Scott Reynolds – Stifel Nicolaus

Okay. And on the OpEx side there was a step down on $1 million, well, $0.8 million quarter-over-quarter, what was driving that?

Joseph G. Mahler

Well, I mean, a couple of things are driving. We had admin and selling. So we have some incremental selling costs coming through. We have a little more focus in R&D dollars. We’re focused on R&D projects in this quarter. They see to go back and forth.

We’re in a little bit of quarterly range between admin and selling and R&D. I would look at like $4.5 million on an average basis for admin and selling and about $5 million for R&D is about the right number. So, that's how I would look at it.

Scott Reynolds – Stifel Nicolaus

All right. Thank you very much.

Joseph G. Mahler

Yeah.

Operator

(Operator Instructions) And we have a follow-up question from Sanjay Shrestha.

Sarah Martin – Lazard Capital

Hi.
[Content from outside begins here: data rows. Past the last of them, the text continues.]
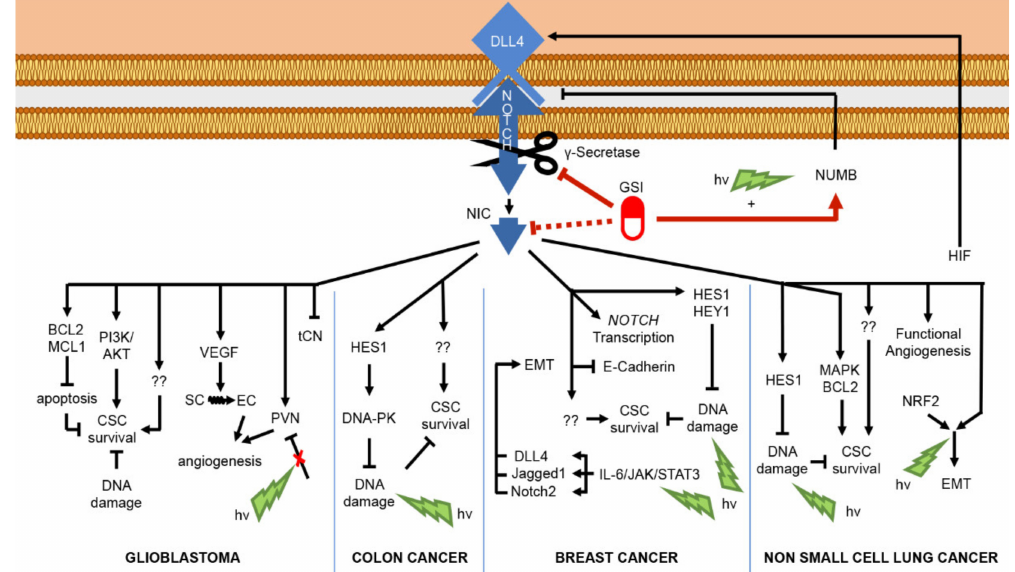
Figure 3. Schematic diagram of potential mechanisms mediating GSI effects on Notch-related cancer radioresistance. In glioblastoma, NIC sustains: CSC survival via the anti-apoptotic protein MCL1 (induced myeloid leukemia cell differentiation protein) and BCL2 (B-cell lymphoma 2) as well as via the pro-survival pathway PI3K/AKT; angiogenesis via VEGF (vascular endothelial growth factor) signaling that transforms stromal cells (SC) to endothelial cells (EC), and selecting the perivascular niche (PVN) cells. On the other hand, Notch1 knockdown stimulates the formation of cell-communicating network (tCN) inside the tumor. In colon cancer, HES1 counteracts the accumulation of DNA damage by sustaining DNA-PK (DNA- dependent protein kinase) implicated in DNA repair following exposure to radiation (h ν ), therefore sustaining CSC survival. In breast cancer, the Notch target genes HES1 and HEY1 are implicated in contrasting DNA damage accumulation, while NIC also mediates the inhibition of oncosuppressor protein E-Cadherin and the increase in CSC survival via unspecified mechanisms following exposure to h ν . Additionally, radiation stimulates the IL-6/JAK/STAT3 axis that upregulates DLL4, Jagged1, and Notch2 expression that promote EMT. In NSCLC, NIC sustains CSC survival via HES1, MAPK (mitogen- activated protein kinase), and BCL2 upregulation and is implicated in the functional angiogenesis. In addition, HIF is associated with DLL4-related Notch stimulation, and radiation stimulates the NRF2/Notch axis that enhances EMT. Finally, in NSCLC, the combined GSI-radiation therapy results in Numb-dependent downregulation of Notch. “??” represents other unknown mechanisms which may be involved in Notch-dependent CSC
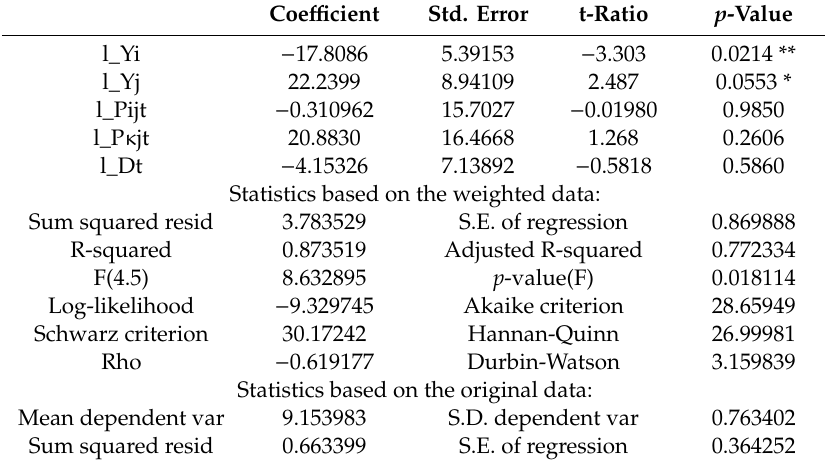
Table 6. FGLS estimation of Croatian tourist consumption in Hungary—general model. Model 3: FGLS, using observations 2009–2018 (T = 10); dependent variable: l_TXij; variable used as weight:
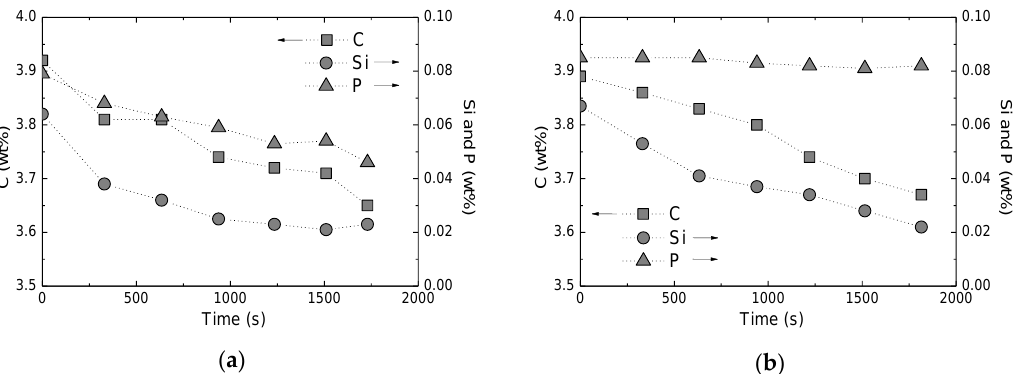
Figure 6. Changes in C, Si and P contents of hot metals subjected to different oxygen supply methods: ( a ) iron ore top charging; ( b ) dehydrated air injection.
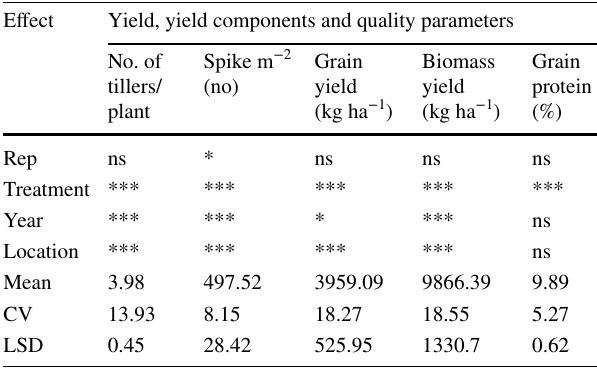
Table 5 Analysis of variance of treatment effects on yield, yield com- ponents and grain quality of malting barley at Lemu-Bilbilo district in southeastern Ethiopian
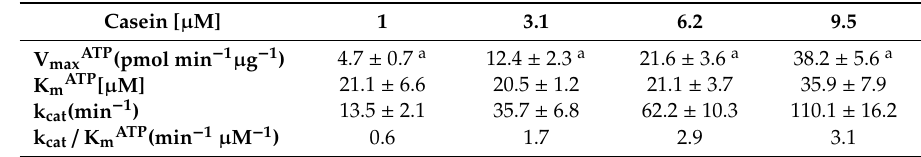
Table 1. Kinetic parameters values of CK1 ε as a function of varying ATP concentrations at fixed casein amounts.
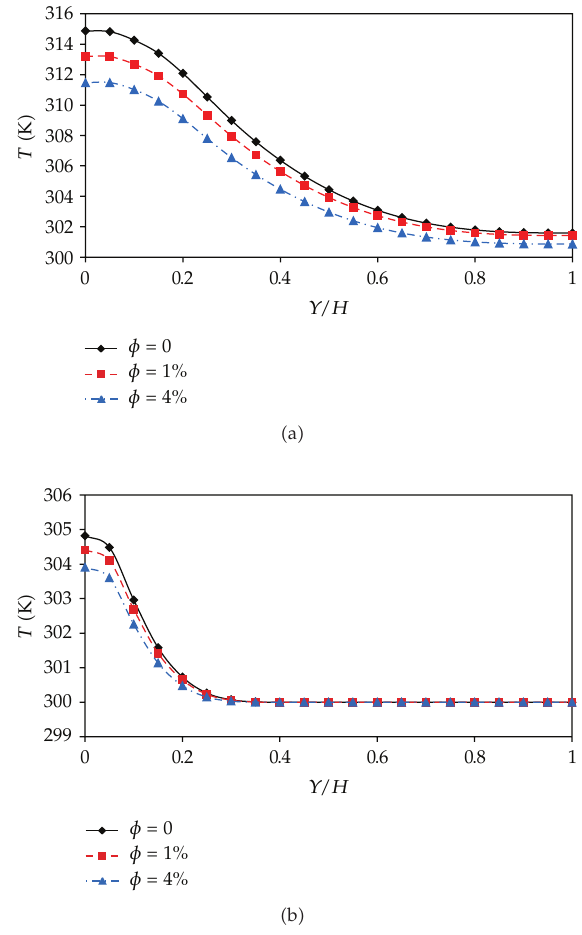
Figure 10: E ff ect of volume fraction φ on temperature profile along channel height at the first of last heat source for: (cid:3) a (cid:5) Re (cid:4) 50, (cid:3) b (cid:5) Re (cid:4)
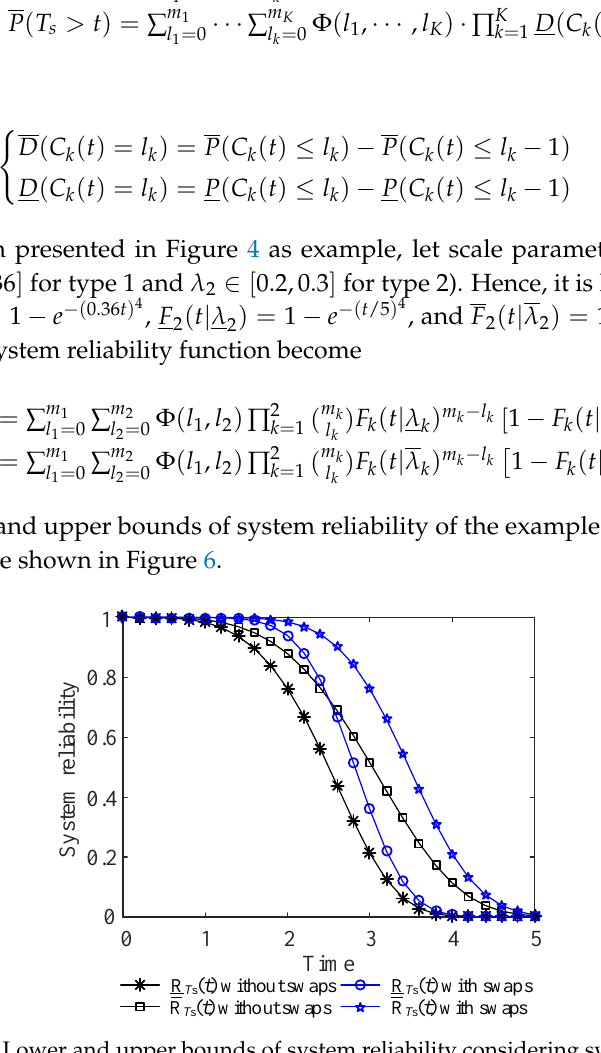
Figure 6. Lower and upper bounds of system reliability considering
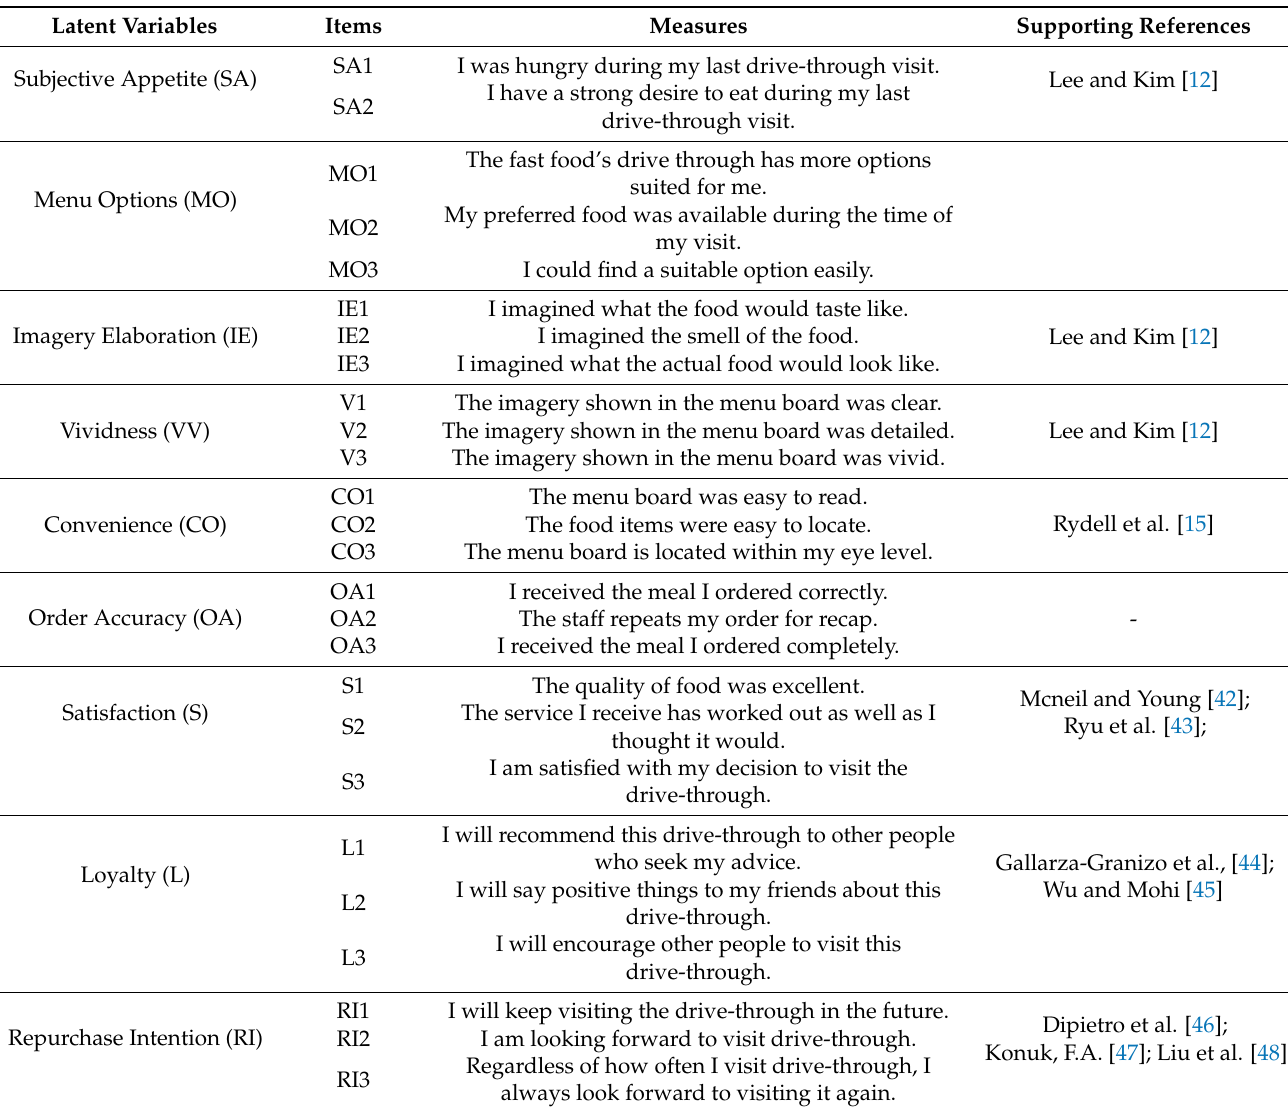
Table 3. The constructs and measurement items included in the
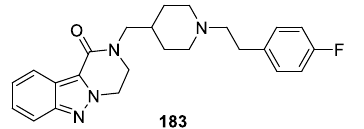
Figure 61. Chemical structure of 3,4-dihydropyrazino[1,2- b ]indazol-1(2 H )-one derivative 183.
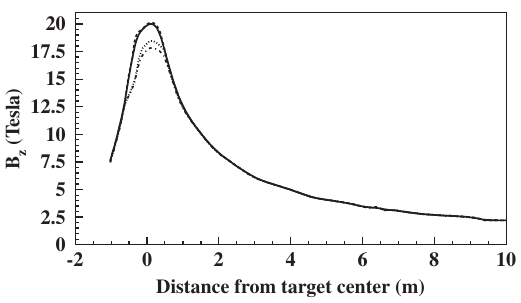
FIG. 2. Longitudinal magnetic field in the NF/MC front-end channel. The lines represent various radial positions r ð cm Þ ¼ 0 (solid), 15 (dashed), 21 (dotted), and 27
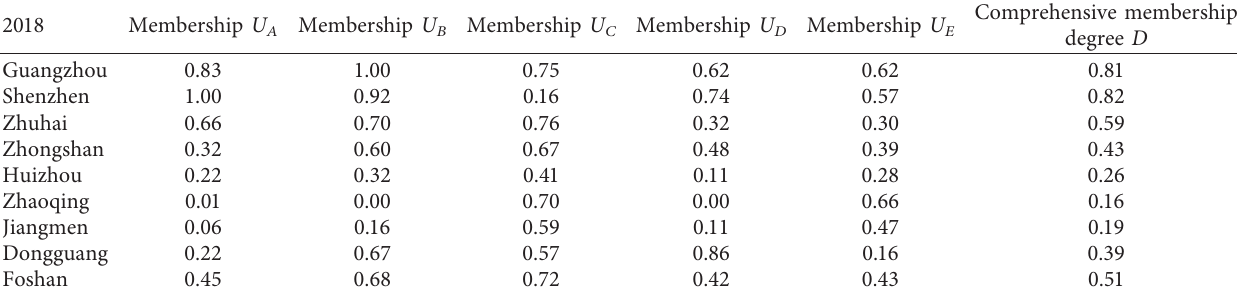
Table 17: First-level membership of the happiness index of nine cities in the Pearl River Delta in 2018.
Just a follow-up on cash burn. Noticeable improvement in the quarter, looking forward, are we still looking at a 10 to 12 range or maybe better than that?

Joseph G. Mahler

Yeah. I think we can start to look at the dynamic of this order flow coming in as we can close the pipeline and the cash flow will get better. The, in fact, you know as you bring, our working capital on the orders is pretty good as we get a nice down payment on the order flow and you can actually, in a quarter actually have a pretty substantial impact on reducing cash flow.

But if you can get your run rate up, if you can get your run rate up to 50 megawatts and then to 70 megawatts, you’re in effect driving cash flow down. So if you’re operating at a 70 megawatt run rate you’re probably driving your cash flow in a range of 6 per quarter and that's what we’re looking for.

I mean all the other factors are. All the cost reduction is played out. I mean, our ability to manufacture has played out and really, if you just drive volume the model works, I mean, the model absolutely works. We’ll reduce cash burn and then we just need to get to that in the K, we say 75 to 125 megawatts of throughput and at that point, we can go operating cash positive. So it’s really, at this point, we’re at the inflection point and lets drive some volume and lets move this business to profitability.

Sarah Martin – Lazard Capital

Thanks, Joe.

Operator

(Operator Instructions)

R. Daniel Brdar

Okay. We’d like to thank everybody for joining us at this point and we look forward to updating you in next quarter because we think we’ve got some pretty exciting things coming we’d be talking about. Thank you everybody.

Operator

Ladies and gentlemen, thank you for your participation in today's conference. This concludes the program. You may all disconnect. Everyone have a great day.